Task description: Search the material for the string "moveTo", then report how many lines hold it, with no other text.
Extracted data: Begin
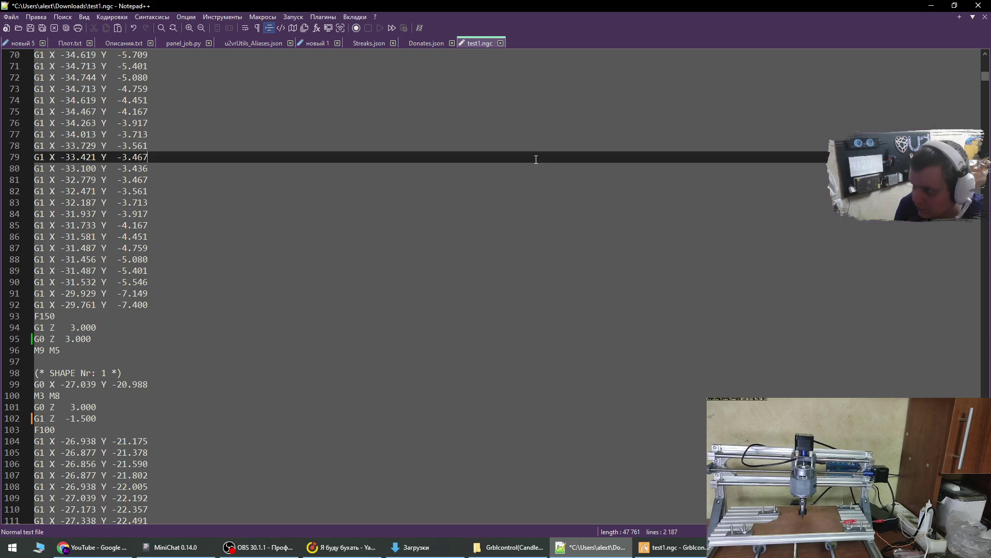
# - Save test1.ngc with the Z -1.500 changes and scroll back to the file header
pyautogui.press('ctrl+s')
pyautogui.click(591, 191)
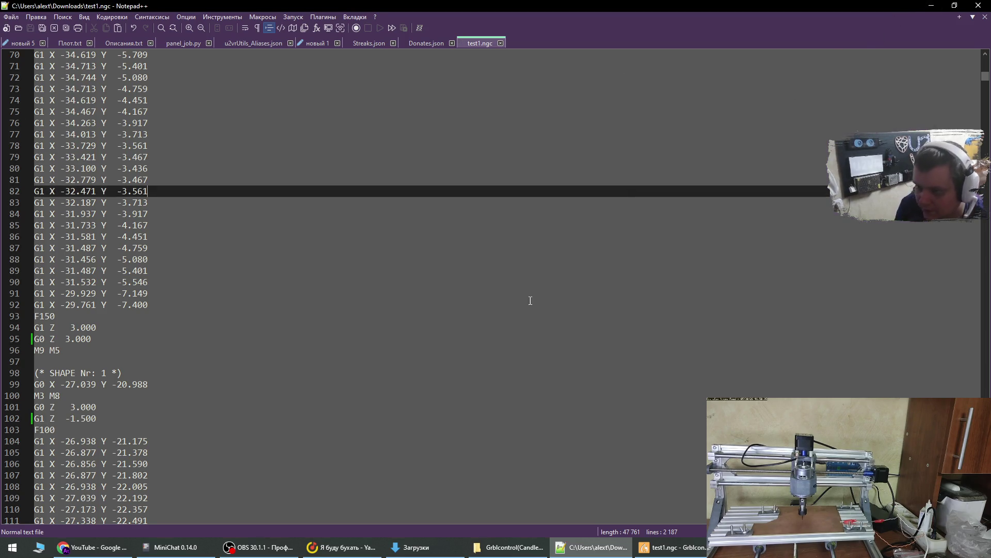
pyautogui.scroll(3, 590, 299)
pyautogui.moveTo(985, 75); pyautogui.dragTo(986, 57)
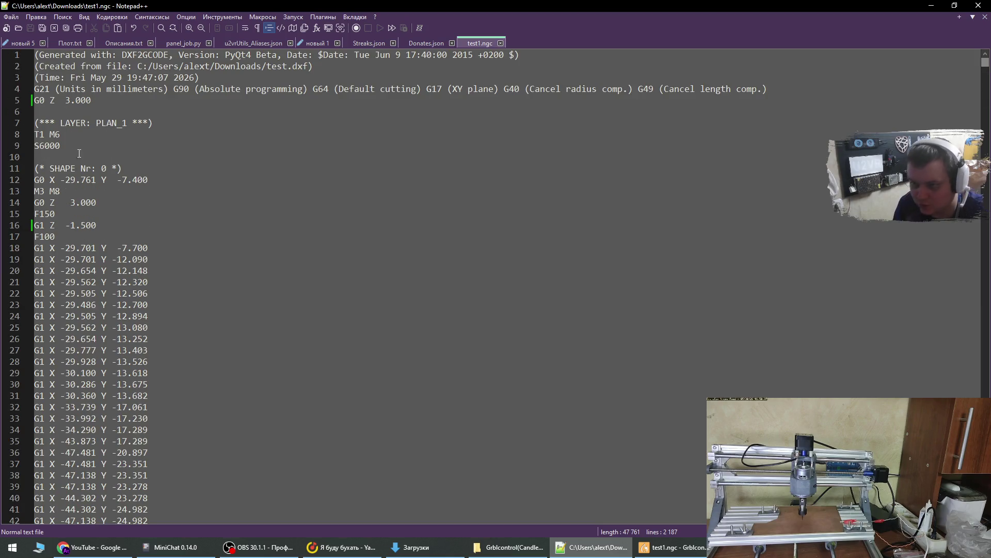
# - Delete the G21 units and T1 M6 tool-change lines, save, and return to Candle
pyautogui.tripleClick(36, 87)
pyautogui.press('Delete')
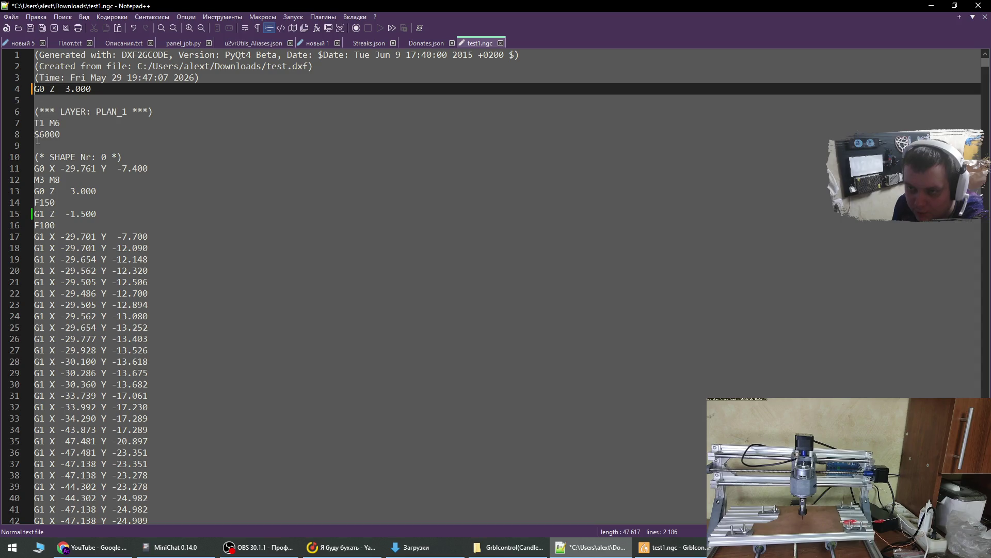
pyautogui.moveTo(89, 122); pyautogui.dragTo(159, 115)
pyautogui.press('Delete')
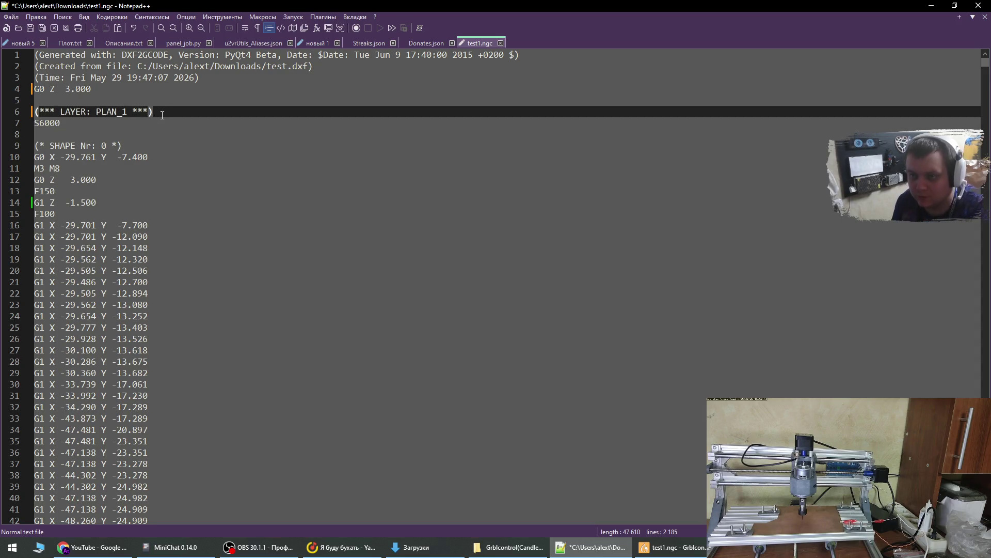
pyautogui.press('ctrl+s')
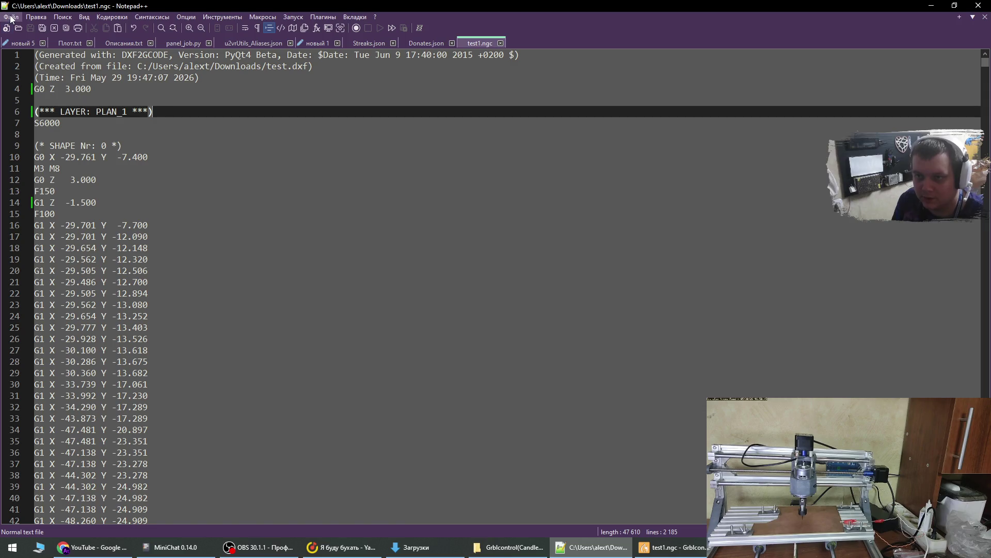
pyautogui.press('alt+Tab')
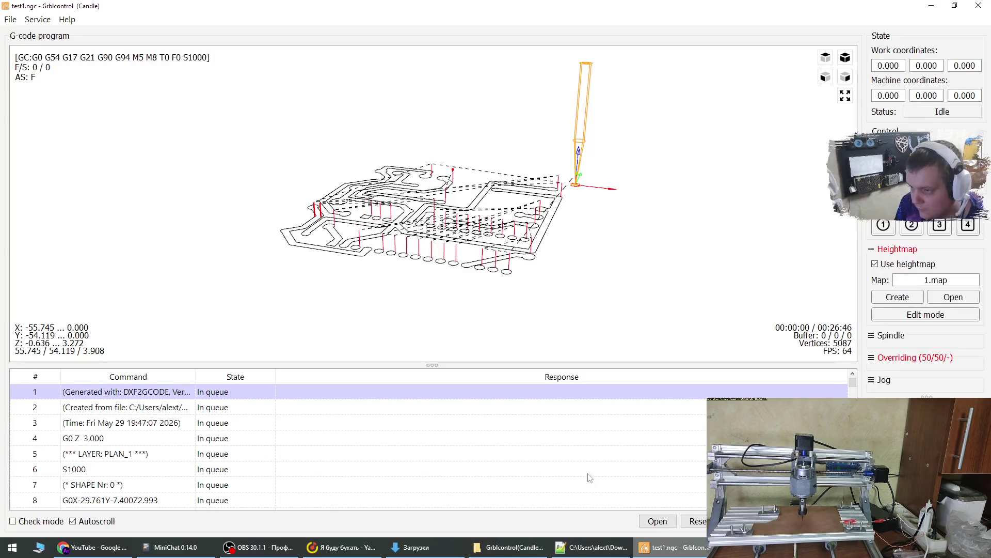
# - Reload the edited test1.ngc in Candle without saving the current program or heightmap
pyautogui.click(7, 23)
pyautogui.click(18, 31)
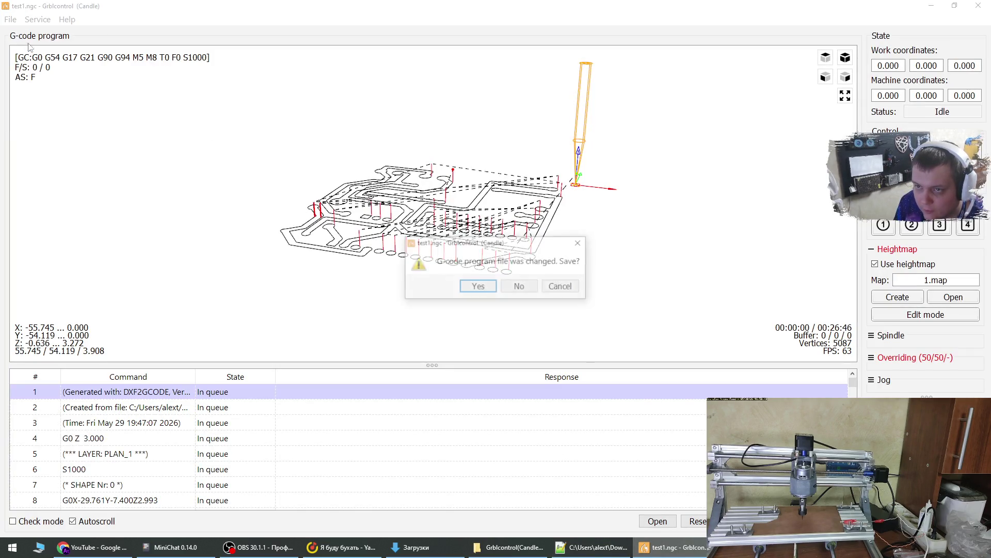
pyautogui.click(529, 291)
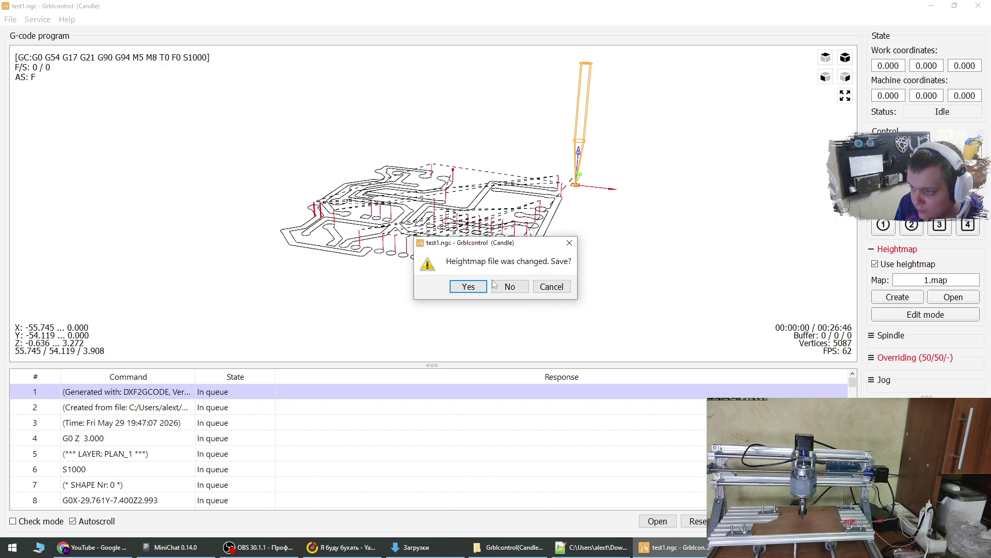
pyautogui.click(482, 287)
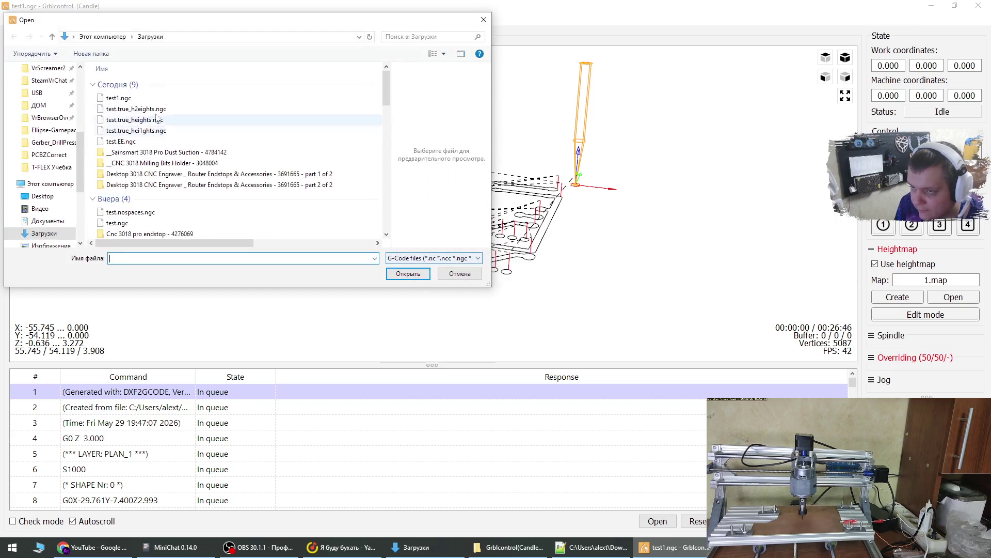
pyautogui.click(119, 98)
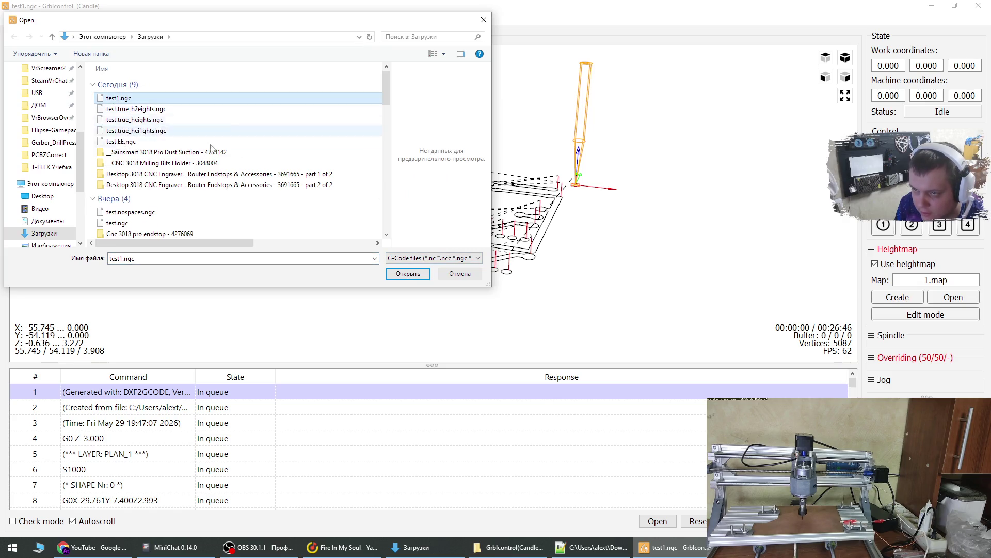
pyautogui.click(407, 274)
pyautogui.moveTo(407, 287); pyautogui.dragTo(442, 281)
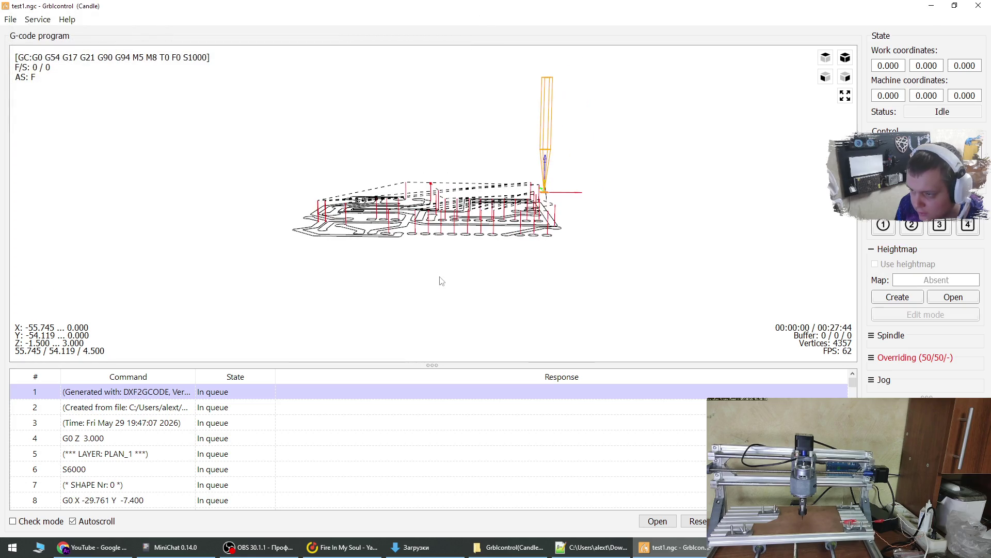
# - Load the 1.map heightmap and apply it to the toolpath
pyautogui.click(953, 297)
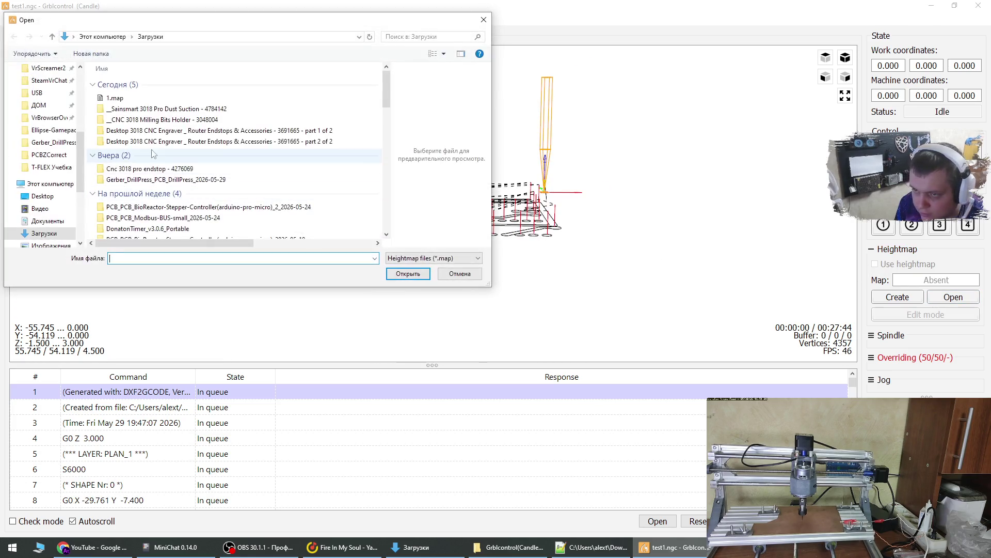
pyautogui.click(138, 100)
pyautogui.doubleClick(137, 99)
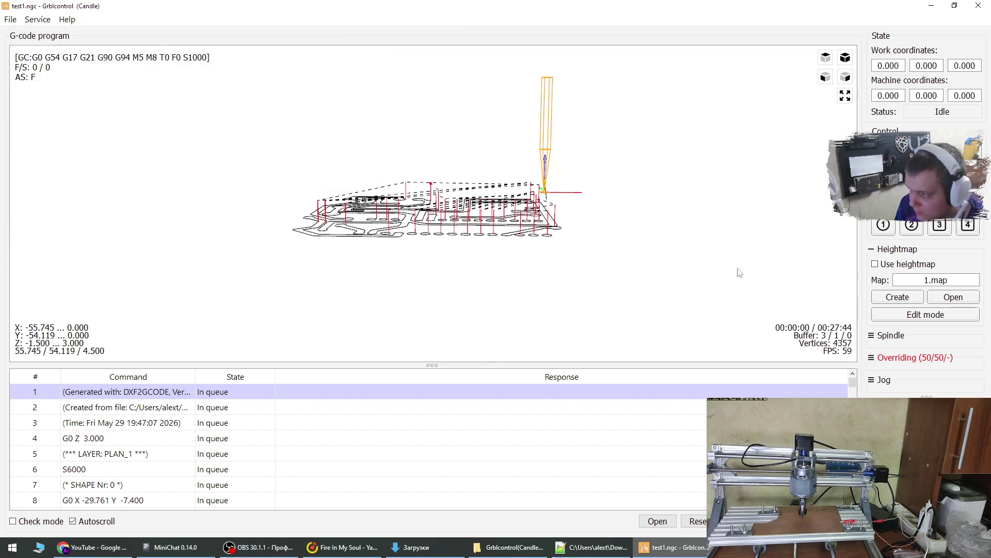
pyautogui.click(875, 264)
pyautogui.moveTo(472, 281); pyautogui.dragTo(465, 274)
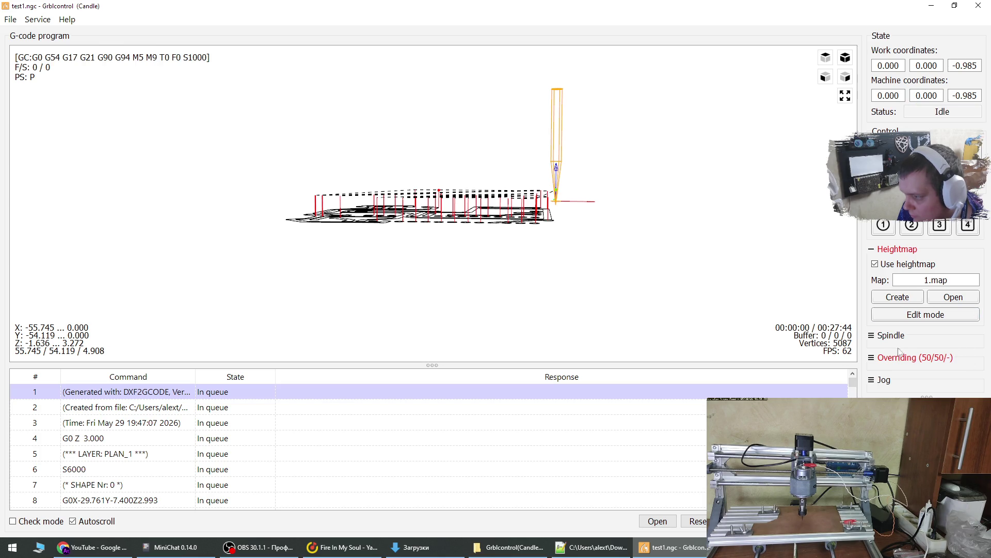
# - Raise the tool along Z with the jog controls, then probe it down to the board
pyautogui.click(881, 380)
pyautogui.click(967, 395)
Extracted data: End
Exercise response: 4